Snakes and the Cross

I spoke last Sunday on John 3:14-21 where Jesus alludes to a small and seemingly insignificant story in Numbers 21:6-9. He compares Moses lifting up the image of a serpent, in order to heal Israelites who were bitten by poisonous snake, to his own being lifted up on the cross.

I suggested that Jesus emphasized, though, that his being sent and lifted up is because God loves the world and not to judge it (John 3:16-17). Jesus seems to contrast this with the way God is presented in the wilderness story. That story seems more about judgment because God sends the vipers to kill the people, and only after being petitioned by Moses does he make the concession of offering a cure.

This raises a question: if the wilderness story needs so much correction and qualification to be an allusion to the work of God in Christ, why did Jesus draw the parallel at all? Would it not have been simpler to use a different story explicitly involving love?

To see why Jesus makes the comparison of of the cross with snake snake, we have to understand the logic of sympathetic magic. A basic definition would be any primitive or magical ritual using objects or actions resembling or symbolically associated with the event or person over which influence is sought.
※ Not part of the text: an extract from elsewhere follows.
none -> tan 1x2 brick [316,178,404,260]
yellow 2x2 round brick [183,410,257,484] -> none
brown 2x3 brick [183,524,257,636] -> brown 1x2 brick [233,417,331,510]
The term was first used by James George Frazer in The Golden Bough (1889).

Perhaps the most iconic example of this type of practice is the voodoo doll. A small image or doll is made of a person, and this is believed to be magically “connected” to them and can be used to afflict them. This type of belief is ubiquitous in ancient and even some cultures today.

We see this logic showing up often in the stories of Israel. When the Philistines are suffering with tumors because they have Israel’s Ark of the Covenant, they make golden replicas of the tumors and send those as an offering when they return the ark (1 Samuel 6:1-5), hoping to appease Israel’s God.
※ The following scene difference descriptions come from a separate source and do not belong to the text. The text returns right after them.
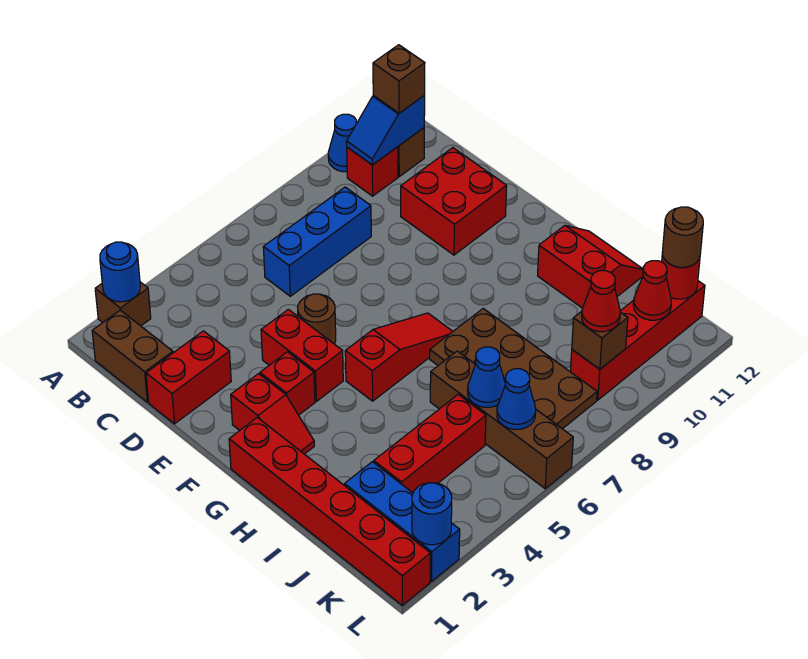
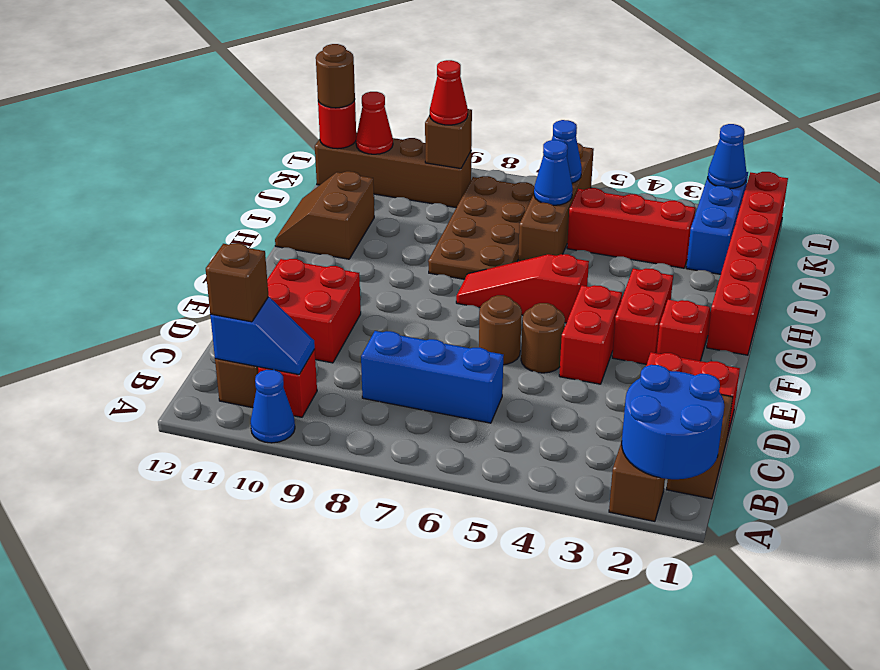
blue 1x1 round brick [100,242,140,302] -> blue 2x2 round brick [622,365,724,479]
none -> brown 1x1 round brick [479,295,522,365]
red 1x1 brick [260,352,315,415] -> red 1x2 brick [612,269,673,364]
red 2x2 slope [538,226,643,308] -> brown 2x2 slope [275,171,374,259]
red 1x4 brick [570,281,705,400] -> brown 1x4 brick [315,132,471,208]
blue 1x1 round brick [412,483,452,545] -> blue 1x1 cone [708,124,746,189]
The prohibition of Moses’ Law against eating or drinking blood wasn’t for dietary or health reasons, but because of the common belief that one would be gaining the strength of the animal from which the blood was taken. They were to let God alone be their strength.

The same logic is behind Moses making a bronze viper and putting it on a pole. Sympathetic magic, as practiced in animistic cultures, always grasped a certain truth: the solution is somehow prefigured in the problem itself. This is why Jesus chooses the story. Somehow the problem itself is how the problem will be addressed and ultimately solved.

Christ redeemed us from the curse of the law by becoming a curse for us—for it is written, “Cursed is everyone who hangs on a tree. Galatians 3:13

For our sake God made the one who knew no sin to be sin, so that in him we might become the righteousness of God. 2 Corinthians 5:21

The Christian understanding of the cross is rooted in this understanding. By dying Jesus saves us from death. By going to the place of the dead, the gates are broken down and the dead released (1 Peter 3:18-20). Humanity is rescued by God taking on our humanity.

Jesus uses this story of Moses raising up the serpent, though he adamantly states that this is not about an angry God judging people, but a loving God rescuing humanity. Jesus realizes that he must become the personification of human sinfulness and bear it to its end, in order to change the story.

By being identified with sinners as if he is one as well, Jesus redeems sinners. Was Jesus a sinner? No, but he adopts the posture of one. He dies rejected by the religious establishment and political powers, accused of blasphemy against God and sedition against Caesar.

Apparently forsaken, Jesus descends to the depths of the grave only to defeat sin and death from within. He becomes “sin” to save us from sin, a viper to heal us of the viper’s poison.